━━━━━ Source document ━━━━━

2. The computer storage media of claim 1 further comprising aligning each repeating instance of each repeating media object to identify endpoints of each repeating media object.
3. The computer storage media of claim 2 further comprising storing the endpoint information for each repeating media object in the object database.
4. The computer storage media of claim 2 wherein identifying endpoints of each repeating media object comprises aligning each repeating instance of each repeating media object and tracing backwards and forwards in each of the aligned media objects to determine locations within the media stream where each aligned media object is still approximately equivalent to the other aligned media objects.
5. The computer storage media of claim 4 wherein the locations within the media stream which each aligned media object is still approximately equivalent to the other aligned media objects correspond to the endpoints of each repeating media object.
6. The computer storage media of claim 1 wherein the media stream is an audio media stream.
7. The computer storage media of claim 1 wherein the media stream is a video stream.
8. The computer storage media of claim 1 wherein the media objects are any of songs, music, advertisements, video clips, station identifiers, speech, images, and image sequences.
9. The computer storage media of claim 1 wherein capturing the media stream comprises receiving and storing a broadcast media stream.
10. The computer storage media of claim 1 wherein examining the media stream to locate possible media objects within the stream comprises computing parametric information for at least one segment of the media stream, and analyzing the parametric information to determine whether the parametric information represents a possible media object.
11. The computer storage media of claim 1 wherein searching the database to identify media objects that potentially match each possible media object comprises corn paring the parametric information for each possible object to previous entries in the object database to locate similar possible objects.
12. The computer storage media of claim 1 wherein comparing one or more potentially matching media objects to each possible media object further comprises comparing a low-dimensional version of portions of the media stream centered on a location of each potentially matching media object to a low-dimensional version of a portion of the media stream centered on a location each possible media object.
13. The computer storage media of claim 1 wherein comparing one or more potentially matching media objects to each possible media object further comprises:
computing characteristic information from portions of the media stream centered on a location of each potentially matching media object;
computing characteristic information from a portion of the media stream centered on a location each possible media object; and
comparing the characteristic information for each potentially matching media object to the characteristic information each possible object.
14. The computer storage media of claim 1 further comprising storing at least one representative copy of each repeating media object on a computer readable medium.

━━━━━ Listing ━━━━━

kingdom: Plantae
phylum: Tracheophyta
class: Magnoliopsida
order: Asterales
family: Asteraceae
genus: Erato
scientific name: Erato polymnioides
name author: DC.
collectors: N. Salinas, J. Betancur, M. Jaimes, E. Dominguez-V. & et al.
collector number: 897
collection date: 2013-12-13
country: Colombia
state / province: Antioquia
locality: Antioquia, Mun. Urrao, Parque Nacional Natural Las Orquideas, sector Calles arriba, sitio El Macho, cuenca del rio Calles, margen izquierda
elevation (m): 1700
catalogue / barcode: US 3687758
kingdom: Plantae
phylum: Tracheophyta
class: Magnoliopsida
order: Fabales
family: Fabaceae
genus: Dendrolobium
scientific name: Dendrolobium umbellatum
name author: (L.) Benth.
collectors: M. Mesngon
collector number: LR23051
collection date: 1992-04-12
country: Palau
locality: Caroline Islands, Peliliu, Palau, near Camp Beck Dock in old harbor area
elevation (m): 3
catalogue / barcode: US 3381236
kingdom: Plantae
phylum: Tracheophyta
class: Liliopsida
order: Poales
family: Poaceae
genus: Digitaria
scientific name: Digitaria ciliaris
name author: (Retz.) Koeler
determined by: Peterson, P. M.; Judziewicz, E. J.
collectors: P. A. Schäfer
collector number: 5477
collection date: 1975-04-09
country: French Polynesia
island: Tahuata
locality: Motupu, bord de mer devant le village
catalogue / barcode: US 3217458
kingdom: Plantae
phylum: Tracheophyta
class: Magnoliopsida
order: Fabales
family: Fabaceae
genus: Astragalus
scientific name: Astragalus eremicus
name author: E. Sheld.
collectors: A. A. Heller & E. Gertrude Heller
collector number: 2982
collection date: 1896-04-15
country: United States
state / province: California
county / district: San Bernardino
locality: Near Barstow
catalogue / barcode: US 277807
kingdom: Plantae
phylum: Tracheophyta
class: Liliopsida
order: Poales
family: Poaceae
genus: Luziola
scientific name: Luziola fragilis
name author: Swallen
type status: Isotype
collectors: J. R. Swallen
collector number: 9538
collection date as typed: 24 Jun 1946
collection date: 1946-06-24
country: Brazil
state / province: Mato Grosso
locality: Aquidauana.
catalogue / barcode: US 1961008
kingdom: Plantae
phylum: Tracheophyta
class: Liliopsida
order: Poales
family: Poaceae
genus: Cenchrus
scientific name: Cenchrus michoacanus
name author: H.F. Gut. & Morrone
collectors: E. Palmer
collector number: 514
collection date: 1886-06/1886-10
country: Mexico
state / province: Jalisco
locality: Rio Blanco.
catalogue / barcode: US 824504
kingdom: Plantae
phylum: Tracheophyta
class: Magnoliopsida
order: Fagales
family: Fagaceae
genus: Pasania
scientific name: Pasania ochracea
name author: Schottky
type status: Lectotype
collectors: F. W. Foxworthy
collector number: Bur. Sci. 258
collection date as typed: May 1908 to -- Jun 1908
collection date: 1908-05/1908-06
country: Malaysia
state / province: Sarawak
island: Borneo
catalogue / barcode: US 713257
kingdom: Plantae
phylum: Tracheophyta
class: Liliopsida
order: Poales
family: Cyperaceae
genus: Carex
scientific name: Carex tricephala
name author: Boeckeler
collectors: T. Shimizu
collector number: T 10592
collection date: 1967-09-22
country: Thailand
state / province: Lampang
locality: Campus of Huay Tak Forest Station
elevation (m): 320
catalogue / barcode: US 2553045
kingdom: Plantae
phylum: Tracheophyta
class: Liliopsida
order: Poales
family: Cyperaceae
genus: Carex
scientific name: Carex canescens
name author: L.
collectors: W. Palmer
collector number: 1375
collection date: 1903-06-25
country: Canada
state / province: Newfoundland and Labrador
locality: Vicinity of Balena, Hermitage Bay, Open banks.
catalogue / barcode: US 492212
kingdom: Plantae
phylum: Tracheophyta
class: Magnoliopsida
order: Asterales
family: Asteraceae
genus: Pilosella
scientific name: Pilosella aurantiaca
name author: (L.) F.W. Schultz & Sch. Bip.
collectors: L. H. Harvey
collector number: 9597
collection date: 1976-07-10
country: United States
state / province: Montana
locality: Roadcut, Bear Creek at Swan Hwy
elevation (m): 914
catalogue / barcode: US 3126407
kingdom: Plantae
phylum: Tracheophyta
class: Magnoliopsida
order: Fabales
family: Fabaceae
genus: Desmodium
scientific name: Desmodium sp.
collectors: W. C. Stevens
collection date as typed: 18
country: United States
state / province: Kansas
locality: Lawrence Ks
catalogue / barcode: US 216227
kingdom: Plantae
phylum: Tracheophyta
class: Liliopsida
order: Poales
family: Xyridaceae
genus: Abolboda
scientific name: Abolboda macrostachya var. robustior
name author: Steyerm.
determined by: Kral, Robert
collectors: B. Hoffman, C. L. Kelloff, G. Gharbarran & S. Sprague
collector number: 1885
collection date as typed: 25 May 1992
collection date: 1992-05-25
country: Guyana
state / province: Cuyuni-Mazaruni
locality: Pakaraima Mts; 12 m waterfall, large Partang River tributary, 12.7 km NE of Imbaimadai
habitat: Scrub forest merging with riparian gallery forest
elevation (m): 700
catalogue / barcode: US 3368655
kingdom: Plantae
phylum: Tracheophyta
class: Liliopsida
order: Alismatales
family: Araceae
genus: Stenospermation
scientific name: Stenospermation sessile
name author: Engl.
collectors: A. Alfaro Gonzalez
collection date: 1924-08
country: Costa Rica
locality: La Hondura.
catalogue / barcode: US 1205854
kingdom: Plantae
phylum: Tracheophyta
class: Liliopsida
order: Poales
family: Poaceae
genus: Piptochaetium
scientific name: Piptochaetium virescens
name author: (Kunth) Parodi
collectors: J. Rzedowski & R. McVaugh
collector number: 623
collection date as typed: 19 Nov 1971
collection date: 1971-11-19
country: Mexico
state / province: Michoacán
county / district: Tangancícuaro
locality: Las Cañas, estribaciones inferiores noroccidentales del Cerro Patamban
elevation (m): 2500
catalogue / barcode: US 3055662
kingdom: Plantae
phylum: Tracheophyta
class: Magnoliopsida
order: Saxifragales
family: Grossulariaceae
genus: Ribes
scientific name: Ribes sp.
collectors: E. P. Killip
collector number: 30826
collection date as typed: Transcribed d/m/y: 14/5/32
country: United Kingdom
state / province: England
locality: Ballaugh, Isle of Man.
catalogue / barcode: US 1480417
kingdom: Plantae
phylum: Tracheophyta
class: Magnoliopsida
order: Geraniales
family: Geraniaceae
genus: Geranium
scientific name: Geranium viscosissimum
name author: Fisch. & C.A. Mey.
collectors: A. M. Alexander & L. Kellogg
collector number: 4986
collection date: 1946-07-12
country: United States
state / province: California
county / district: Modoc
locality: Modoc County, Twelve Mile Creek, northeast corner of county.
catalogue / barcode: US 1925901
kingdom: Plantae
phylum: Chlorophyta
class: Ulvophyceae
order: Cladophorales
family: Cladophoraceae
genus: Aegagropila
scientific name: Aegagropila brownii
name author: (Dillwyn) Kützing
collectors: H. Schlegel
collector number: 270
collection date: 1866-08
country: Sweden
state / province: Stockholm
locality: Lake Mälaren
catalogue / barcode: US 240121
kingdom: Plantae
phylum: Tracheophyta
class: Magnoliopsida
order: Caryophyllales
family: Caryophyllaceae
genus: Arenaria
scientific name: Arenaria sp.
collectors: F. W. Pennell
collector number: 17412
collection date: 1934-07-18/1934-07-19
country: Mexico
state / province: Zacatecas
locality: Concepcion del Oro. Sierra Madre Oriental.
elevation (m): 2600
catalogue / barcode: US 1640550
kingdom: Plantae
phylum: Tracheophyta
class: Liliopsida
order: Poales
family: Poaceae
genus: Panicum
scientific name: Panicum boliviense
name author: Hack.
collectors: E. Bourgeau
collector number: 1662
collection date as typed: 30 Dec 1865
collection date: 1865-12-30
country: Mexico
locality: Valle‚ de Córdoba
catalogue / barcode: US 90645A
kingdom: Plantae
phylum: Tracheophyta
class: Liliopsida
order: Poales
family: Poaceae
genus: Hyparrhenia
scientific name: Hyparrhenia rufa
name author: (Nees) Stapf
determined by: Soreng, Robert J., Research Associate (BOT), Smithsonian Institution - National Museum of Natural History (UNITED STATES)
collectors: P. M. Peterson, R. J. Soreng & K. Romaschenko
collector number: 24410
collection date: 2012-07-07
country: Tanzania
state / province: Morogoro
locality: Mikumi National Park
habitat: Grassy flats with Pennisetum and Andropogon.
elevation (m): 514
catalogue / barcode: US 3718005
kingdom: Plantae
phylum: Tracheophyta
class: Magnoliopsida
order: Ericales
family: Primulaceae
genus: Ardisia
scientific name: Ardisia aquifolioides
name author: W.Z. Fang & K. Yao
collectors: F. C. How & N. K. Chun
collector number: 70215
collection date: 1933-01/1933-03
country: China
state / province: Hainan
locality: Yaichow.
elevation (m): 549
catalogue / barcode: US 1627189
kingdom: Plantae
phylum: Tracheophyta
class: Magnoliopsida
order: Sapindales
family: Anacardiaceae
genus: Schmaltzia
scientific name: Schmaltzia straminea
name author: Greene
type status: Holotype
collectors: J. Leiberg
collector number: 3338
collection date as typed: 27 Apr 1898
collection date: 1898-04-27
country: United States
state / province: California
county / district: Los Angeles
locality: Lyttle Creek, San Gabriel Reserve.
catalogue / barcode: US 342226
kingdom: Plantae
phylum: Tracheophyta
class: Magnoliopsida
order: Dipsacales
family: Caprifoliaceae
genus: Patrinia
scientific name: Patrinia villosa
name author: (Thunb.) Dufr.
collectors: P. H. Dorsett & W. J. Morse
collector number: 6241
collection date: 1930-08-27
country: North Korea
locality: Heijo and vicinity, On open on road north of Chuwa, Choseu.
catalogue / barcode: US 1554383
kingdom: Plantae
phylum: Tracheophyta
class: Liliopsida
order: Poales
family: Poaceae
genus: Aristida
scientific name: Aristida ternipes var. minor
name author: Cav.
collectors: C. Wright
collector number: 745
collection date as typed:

━━━━━

__Tasks and exercises__.
(a) List every kind of media object named in the patent claims on repeating media objects.
(b) Resume the patent claims on repeating media objects after the final claim shown.

__Answers per task__.
(a) songs, music, advertisements, video clips, station identifiers, speech, images, image sequences

(b)
15. A system for locating and identifying media objects within a media stream comprising:
a device for storing at least one media stream on a computer readable storage device;
a device for computing parametric information for at least one portion of each media stream, and storing the parametric information in an object database;
a device for analyzing the parametric information to determine whether the parametric information corresponds to a class of sought media objects;
a device for flagging each portion of each media stream having parametric information that corresponds to a class of sought media objects as a possible object;
a device for searching the object database to locate potentially matching possible objects;
a device for comparing at least two potentially matching possible objects to determine whether any possible objects represent repeat instances of a media object by comparing low-dimensional versions of portions of the media stream centered on a location of each potentially matching possible object to determine whether any of the portions represent a repeat instance of a media object; and
a device for locating media objects in each media stream by characterizing any repeat instances of a media object as an identified media object.
16. The system of claim 15 further comprising automatically aligning each repeat instance of a media object, and comparing the aligned repeat instances of the media objects to determine the endpoints for each identified media object.
17. The system of claim 16 wherein comparing the aligned repeat instances of the media objects to determine the endpoints for each identified media object comprises aligning the repeat instances relative to one instance and then tracing backwards and forwards in each of the aligned instances to determine furthest extents at which each instance is still approximately equivalent to the other instances, and wherein the furthest extents correspond to the endpoints of each identified media object.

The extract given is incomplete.